[Saved data entries]

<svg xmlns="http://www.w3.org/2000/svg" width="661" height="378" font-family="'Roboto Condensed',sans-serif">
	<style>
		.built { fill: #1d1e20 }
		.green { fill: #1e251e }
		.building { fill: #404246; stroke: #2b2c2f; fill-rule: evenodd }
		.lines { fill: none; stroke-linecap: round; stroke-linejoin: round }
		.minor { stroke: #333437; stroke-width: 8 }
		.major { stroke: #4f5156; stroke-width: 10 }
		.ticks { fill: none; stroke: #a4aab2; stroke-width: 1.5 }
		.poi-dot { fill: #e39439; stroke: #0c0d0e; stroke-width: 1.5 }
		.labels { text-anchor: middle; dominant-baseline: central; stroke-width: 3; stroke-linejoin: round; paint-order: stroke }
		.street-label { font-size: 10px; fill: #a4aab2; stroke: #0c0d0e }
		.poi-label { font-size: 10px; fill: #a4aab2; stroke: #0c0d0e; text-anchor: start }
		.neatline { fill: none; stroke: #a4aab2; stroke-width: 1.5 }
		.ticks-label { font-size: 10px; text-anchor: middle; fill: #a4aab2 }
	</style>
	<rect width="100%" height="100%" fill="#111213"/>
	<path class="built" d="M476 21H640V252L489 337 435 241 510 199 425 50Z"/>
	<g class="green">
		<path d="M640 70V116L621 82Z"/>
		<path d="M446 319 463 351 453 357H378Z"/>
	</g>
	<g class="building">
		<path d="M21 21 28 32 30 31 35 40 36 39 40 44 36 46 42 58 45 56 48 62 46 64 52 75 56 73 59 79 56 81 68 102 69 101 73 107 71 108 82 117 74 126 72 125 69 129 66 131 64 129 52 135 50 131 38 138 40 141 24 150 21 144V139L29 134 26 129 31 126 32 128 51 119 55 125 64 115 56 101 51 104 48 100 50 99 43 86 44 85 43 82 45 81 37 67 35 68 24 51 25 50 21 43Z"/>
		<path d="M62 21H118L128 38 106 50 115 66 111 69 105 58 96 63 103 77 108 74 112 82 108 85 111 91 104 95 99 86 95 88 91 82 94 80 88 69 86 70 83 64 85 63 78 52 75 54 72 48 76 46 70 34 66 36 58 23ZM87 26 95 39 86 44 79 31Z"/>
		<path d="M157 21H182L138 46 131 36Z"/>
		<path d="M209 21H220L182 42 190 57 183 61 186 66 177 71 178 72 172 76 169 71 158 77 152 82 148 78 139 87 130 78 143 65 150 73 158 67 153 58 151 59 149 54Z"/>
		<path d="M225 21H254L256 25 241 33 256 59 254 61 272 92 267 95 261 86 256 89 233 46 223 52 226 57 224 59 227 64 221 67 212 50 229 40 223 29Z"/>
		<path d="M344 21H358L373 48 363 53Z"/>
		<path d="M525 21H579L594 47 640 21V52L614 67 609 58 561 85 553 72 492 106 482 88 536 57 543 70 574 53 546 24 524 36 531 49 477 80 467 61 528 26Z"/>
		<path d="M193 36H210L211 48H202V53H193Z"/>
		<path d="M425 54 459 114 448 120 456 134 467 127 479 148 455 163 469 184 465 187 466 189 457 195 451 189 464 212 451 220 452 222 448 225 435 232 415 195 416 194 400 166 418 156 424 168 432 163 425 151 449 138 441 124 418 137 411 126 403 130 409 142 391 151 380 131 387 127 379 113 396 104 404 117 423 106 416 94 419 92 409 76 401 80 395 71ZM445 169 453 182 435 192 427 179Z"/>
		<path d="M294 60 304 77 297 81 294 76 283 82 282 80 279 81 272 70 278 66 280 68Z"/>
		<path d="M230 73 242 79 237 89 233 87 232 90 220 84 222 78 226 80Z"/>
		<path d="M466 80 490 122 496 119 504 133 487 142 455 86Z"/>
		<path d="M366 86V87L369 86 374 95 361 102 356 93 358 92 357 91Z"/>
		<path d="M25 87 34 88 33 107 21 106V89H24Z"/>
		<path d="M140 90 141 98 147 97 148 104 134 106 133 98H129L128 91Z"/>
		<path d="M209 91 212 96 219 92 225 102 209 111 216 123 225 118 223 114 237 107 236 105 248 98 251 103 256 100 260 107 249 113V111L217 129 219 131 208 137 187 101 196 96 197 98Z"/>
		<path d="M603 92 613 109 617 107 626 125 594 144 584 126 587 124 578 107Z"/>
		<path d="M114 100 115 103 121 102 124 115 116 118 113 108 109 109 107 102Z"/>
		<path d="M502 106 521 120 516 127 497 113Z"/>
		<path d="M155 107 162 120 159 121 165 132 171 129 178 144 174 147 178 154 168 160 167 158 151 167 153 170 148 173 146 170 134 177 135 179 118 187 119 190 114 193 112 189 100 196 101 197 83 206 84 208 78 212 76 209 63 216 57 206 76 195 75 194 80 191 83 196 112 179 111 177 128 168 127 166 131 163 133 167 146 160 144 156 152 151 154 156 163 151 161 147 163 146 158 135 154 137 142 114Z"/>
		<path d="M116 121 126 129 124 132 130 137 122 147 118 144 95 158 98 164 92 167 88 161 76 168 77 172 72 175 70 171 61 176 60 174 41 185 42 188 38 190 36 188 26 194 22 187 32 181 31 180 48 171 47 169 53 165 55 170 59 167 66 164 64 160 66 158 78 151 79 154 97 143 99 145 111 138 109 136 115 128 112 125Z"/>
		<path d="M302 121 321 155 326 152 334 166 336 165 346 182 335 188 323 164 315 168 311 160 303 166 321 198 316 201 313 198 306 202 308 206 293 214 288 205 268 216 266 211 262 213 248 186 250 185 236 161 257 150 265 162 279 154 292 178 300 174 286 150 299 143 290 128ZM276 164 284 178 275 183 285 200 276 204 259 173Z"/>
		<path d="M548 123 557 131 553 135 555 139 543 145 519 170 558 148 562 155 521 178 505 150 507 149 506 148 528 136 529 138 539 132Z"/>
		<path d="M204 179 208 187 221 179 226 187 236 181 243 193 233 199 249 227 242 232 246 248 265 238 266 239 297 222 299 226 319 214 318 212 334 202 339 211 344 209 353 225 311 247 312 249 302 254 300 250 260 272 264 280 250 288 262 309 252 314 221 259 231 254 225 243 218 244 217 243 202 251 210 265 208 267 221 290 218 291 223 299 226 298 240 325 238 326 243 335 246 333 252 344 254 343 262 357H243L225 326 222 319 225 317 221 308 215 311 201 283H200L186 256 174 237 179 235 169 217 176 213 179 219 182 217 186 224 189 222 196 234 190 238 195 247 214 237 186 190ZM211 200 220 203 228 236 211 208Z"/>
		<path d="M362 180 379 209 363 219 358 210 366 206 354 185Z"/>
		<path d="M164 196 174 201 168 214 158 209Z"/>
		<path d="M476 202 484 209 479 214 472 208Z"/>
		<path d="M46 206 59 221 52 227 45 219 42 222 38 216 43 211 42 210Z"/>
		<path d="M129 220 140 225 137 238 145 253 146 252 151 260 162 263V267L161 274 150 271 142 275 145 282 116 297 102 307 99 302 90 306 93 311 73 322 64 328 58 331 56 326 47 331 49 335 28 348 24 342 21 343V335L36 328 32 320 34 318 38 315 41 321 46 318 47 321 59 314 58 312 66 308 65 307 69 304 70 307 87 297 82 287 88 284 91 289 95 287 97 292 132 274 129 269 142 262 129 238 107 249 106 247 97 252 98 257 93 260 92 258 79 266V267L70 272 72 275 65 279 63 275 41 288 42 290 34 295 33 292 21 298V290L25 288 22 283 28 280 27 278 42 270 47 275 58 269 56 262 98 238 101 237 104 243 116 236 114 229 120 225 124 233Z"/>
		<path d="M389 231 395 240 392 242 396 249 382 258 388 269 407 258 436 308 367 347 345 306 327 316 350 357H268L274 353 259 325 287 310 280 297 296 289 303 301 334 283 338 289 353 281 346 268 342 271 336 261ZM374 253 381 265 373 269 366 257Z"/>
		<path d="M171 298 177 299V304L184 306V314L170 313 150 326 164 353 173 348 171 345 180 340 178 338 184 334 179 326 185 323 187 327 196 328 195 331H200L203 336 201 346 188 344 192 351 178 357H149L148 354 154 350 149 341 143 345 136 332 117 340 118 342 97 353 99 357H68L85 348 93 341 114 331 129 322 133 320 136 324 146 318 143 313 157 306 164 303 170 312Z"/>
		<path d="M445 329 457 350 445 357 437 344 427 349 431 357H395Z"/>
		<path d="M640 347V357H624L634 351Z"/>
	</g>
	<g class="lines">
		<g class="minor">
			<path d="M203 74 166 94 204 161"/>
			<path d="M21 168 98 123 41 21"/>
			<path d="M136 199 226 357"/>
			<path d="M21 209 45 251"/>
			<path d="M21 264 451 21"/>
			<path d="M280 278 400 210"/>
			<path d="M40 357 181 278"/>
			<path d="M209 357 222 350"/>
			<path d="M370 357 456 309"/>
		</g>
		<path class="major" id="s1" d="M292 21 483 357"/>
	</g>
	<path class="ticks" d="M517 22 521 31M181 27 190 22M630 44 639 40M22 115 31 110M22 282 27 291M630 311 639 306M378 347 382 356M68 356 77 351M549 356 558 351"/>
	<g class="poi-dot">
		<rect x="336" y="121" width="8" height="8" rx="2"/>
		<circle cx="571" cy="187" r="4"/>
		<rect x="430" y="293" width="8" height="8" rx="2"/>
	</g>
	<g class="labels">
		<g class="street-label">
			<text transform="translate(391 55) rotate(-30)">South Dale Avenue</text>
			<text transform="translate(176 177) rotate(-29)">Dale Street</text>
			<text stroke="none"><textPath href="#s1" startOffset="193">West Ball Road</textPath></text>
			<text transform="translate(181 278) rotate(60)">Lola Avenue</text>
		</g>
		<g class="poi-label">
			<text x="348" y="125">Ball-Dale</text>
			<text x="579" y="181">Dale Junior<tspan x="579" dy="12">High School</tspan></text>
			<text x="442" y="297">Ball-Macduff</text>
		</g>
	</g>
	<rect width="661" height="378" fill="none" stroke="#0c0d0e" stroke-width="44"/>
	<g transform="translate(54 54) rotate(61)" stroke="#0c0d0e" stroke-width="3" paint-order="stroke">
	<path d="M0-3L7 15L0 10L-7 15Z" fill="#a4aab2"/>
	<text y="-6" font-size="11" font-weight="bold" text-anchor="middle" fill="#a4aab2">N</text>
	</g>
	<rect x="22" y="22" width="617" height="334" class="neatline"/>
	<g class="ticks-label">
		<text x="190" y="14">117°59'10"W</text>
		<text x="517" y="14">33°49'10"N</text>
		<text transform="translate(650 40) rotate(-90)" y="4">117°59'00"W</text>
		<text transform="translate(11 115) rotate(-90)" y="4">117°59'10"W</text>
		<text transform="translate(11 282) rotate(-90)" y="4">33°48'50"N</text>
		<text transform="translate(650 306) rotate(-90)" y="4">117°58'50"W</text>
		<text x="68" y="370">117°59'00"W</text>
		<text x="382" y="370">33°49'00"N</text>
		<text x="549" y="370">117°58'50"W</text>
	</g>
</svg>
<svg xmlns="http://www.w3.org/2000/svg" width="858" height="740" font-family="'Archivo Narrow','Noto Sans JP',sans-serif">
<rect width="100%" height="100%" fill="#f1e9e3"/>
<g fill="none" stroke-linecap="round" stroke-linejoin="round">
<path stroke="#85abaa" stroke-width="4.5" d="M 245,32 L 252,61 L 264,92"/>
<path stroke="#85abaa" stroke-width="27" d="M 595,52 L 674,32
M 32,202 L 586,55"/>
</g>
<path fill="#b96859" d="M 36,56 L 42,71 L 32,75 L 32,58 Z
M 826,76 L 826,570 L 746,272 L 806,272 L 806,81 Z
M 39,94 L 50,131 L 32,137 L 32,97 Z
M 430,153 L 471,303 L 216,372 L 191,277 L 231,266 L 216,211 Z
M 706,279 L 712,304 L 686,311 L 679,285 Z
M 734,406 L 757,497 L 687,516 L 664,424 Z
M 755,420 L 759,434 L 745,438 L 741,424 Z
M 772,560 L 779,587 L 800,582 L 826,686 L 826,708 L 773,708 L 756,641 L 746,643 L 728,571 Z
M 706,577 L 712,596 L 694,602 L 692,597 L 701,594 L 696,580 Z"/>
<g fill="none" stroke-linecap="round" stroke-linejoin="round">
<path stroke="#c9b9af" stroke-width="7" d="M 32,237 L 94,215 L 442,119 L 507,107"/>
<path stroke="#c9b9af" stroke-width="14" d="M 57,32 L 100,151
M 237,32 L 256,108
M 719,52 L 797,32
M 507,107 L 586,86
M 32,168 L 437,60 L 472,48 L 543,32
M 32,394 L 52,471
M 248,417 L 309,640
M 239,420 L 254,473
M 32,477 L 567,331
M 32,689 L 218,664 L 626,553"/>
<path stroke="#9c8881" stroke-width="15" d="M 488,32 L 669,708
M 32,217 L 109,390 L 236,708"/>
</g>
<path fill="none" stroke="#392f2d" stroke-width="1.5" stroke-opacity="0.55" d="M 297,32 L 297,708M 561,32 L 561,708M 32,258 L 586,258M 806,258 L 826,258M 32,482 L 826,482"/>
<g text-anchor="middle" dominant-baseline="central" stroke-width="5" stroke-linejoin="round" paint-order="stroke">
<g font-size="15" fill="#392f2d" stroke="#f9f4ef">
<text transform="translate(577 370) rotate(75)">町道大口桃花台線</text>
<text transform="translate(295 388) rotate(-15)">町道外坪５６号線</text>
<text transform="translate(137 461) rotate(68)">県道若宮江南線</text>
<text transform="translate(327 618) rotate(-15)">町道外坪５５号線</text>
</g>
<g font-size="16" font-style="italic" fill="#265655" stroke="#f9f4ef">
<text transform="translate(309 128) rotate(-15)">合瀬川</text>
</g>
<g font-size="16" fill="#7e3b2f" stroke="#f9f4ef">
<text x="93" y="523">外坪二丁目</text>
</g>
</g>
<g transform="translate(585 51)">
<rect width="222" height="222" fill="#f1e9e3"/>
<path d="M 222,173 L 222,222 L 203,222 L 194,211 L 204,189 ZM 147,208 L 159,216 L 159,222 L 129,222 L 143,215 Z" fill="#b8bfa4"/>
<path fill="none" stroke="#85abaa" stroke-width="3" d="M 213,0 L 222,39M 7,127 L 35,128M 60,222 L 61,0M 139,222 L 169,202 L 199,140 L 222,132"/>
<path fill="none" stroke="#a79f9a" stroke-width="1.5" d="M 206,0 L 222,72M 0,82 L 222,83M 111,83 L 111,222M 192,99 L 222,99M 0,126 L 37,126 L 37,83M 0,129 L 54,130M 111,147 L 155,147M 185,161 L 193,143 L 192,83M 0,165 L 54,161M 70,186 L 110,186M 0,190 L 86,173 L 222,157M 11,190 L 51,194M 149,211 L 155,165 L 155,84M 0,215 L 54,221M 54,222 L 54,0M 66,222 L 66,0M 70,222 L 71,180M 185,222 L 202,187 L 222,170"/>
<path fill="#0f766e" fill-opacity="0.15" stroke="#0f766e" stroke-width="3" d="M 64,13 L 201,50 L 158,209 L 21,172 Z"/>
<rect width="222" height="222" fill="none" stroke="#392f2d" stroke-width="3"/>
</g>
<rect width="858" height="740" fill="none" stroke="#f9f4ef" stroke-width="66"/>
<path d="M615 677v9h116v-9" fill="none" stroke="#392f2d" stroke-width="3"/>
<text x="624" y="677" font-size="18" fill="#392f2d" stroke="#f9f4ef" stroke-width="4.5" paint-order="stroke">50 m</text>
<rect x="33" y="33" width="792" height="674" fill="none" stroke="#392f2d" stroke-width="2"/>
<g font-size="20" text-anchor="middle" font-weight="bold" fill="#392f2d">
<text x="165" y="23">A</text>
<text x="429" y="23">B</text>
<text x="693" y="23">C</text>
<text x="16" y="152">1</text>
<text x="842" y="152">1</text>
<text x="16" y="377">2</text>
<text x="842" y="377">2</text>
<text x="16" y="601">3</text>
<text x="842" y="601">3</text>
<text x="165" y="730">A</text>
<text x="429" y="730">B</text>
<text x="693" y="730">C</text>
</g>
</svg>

WORK REQUIRED: From the entries above, copy every line where the word "central" shows up.

WRITTEN RESPONSE:
		.labels { text-anchor: middle; dominant-baseline: central; stroke-width: 3; stroke-linejoin: round; paint-order: stroke }
<g text-anchor="middle" dominant-baseline="central" stroke-width="5" stroke-linejoin="round" paint-order="stroke">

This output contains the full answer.